◆ **Problems to solve**
• a. In the article about mail-in ballots, list the things Newsom names in his interview quote as what he thinks is fabulous.
• b. Continue the article about mail-in voting from where it stops.

◆ **Passage provided**
--- START ---

Mail-in ballots could become a permanent fixture in our electoral system.
Amid this year’s global pandemic, officials were faced with coming up with safe ways for citizens to vote in this year’s presidential election. In May the governor signed an executive order ensuring that every registered voter in the state would be sent a mail-in ballot before election day, with the option to vote in-person at polling stations with strict Covid measures. It was the first state in the nation to put a vote-by-mail plan into place.
CA is now a vote by mail state.
Every registered voter will receive a mail-in ballot for the Nov election.
We’ll also provide safe in-person voting options.
The right to vote is foundational to our democracy. No one should be forced to risk their health to exercise that right.
— Gavin Newsom (@GavinNewsom) May 8, 2020
While the presidential race is not yet over, this election season has already seen record numbers in voter turnout across the board. Many of those votes were cast via mail-in ballots, in addition to countless more from an extended early in-person voting period. Before a single person arrived at the polls on Tuesday, San Diego County had already accounted for over 1.1 million votes. Similar records were seen in cities all across the nation.
Seeing the success it has had and the increased voter turnout, Governor Newsome has now expressed his support of continuing the mail-in option for future elections. In an interview with NBC7 on Tuesday, Newsom said he thinks it should become permanent and available nationwide. “Making voting easier, providing more choice, more opportunity, I think is fabulous,” he said.

--- END ---

[Page-level text extractions]
--- START ---

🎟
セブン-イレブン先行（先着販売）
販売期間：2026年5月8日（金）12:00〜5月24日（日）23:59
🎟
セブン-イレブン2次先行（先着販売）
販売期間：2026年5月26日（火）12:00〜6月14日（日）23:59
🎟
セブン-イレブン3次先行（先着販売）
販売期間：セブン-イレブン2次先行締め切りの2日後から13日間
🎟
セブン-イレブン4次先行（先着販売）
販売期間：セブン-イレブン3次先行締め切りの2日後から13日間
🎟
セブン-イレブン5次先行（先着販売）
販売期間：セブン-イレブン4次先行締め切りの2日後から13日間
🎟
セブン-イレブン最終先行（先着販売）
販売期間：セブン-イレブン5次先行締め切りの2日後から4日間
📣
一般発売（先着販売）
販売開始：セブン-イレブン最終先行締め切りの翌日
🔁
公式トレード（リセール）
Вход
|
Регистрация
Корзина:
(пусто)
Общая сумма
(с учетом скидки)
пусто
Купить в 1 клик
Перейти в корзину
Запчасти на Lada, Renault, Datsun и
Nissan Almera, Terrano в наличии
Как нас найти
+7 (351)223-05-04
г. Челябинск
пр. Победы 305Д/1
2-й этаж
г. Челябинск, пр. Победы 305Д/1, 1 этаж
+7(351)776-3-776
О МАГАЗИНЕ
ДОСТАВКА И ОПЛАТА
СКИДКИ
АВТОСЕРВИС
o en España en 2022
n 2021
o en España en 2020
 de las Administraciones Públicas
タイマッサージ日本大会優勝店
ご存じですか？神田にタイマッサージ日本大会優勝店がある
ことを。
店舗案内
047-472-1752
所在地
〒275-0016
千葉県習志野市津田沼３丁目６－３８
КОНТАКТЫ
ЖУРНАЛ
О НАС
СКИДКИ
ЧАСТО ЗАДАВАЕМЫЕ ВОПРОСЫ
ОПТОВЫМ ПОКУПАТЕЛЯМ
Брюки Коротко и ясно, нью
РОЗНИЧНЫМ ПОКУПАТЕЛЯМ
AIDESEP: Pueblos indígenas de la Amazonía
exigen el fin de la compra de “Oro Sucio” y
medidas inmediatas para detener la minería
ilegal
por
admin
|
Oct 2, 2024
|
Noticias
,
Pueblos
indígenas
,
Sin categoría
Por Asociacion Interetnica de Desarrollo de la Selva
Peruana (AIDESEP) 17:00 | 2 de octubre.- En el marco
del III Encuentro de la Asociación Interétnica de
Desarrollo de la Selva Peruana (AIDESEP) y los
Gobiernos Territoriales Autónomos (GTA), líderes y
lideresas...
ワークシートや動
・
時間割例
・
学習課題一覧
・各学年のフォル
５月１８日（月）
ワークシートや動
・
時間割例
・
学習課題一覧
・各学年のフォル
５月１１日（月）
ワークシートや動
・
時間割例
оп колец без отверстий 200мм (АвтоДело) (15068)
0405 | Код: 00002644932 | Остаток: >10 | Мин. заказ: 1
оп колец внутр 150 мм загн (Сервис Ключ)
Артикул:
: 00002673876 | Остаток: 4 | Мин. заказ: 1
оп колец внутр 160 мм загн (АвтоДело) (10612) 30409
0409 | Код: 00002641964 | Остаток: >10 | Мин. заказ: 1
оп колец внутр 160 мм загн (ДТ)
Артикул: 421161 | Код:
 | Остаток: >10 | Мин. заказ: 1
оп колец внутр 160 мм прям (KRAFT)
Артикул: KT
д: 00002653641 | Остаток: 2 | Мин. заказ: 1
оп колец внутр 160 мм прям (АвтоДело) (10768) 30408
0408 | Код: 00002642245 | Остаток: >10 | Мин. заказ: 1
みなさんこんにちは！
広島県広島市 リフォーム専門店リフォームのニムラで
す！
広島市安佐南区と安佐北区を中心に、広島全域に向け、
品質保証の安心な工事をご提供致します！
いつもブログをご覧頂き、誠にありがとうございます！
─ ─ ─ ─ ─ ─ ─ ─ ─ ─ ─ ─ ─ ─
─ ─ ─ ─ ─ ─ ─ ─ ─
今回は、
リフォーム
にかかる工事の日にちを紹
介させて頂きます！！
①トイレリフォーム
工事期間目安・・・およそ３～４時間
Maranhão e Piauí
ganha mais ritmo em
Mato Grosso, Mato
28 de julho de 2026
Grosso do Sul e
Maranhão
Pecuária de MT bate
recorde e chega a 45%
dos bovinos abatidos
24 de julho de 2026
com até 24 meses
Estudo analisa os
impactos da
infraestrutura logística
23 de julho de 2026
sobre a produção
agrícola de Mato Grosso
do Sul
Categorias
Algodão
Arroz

--- END ---

◆ **Solved tasks**
• a.
- Making voting easier
- Providing more choice
- More opportunity

• b.
Other officials seem to also be in favor of setting up a permanent mail-in system. Representative Jackie Speier of California’s 14th Congressional District told reporters that a permanent mail-in ballot system would make voting more accessible everywhere.
Harmeet Dhillon, the Republican National Committeewoman for California, has major concerns about the system currently in place, but said that a mail-in system could work in the future, provided there are serious improvements. “Having a vote-by-mail system that has effective security around it and has training and has some years of time for the state to implement it, and the state has a zero-tolerance policy for people being on the rolls who should not be there, I think that could work,” she told NBC7.
There are certainly some kinks to work out before any system is put in place. But if this election is any indication of how much it could help increase participation in the electoral process, the record voter turnout numbers we’ve seen this week could become the new norm.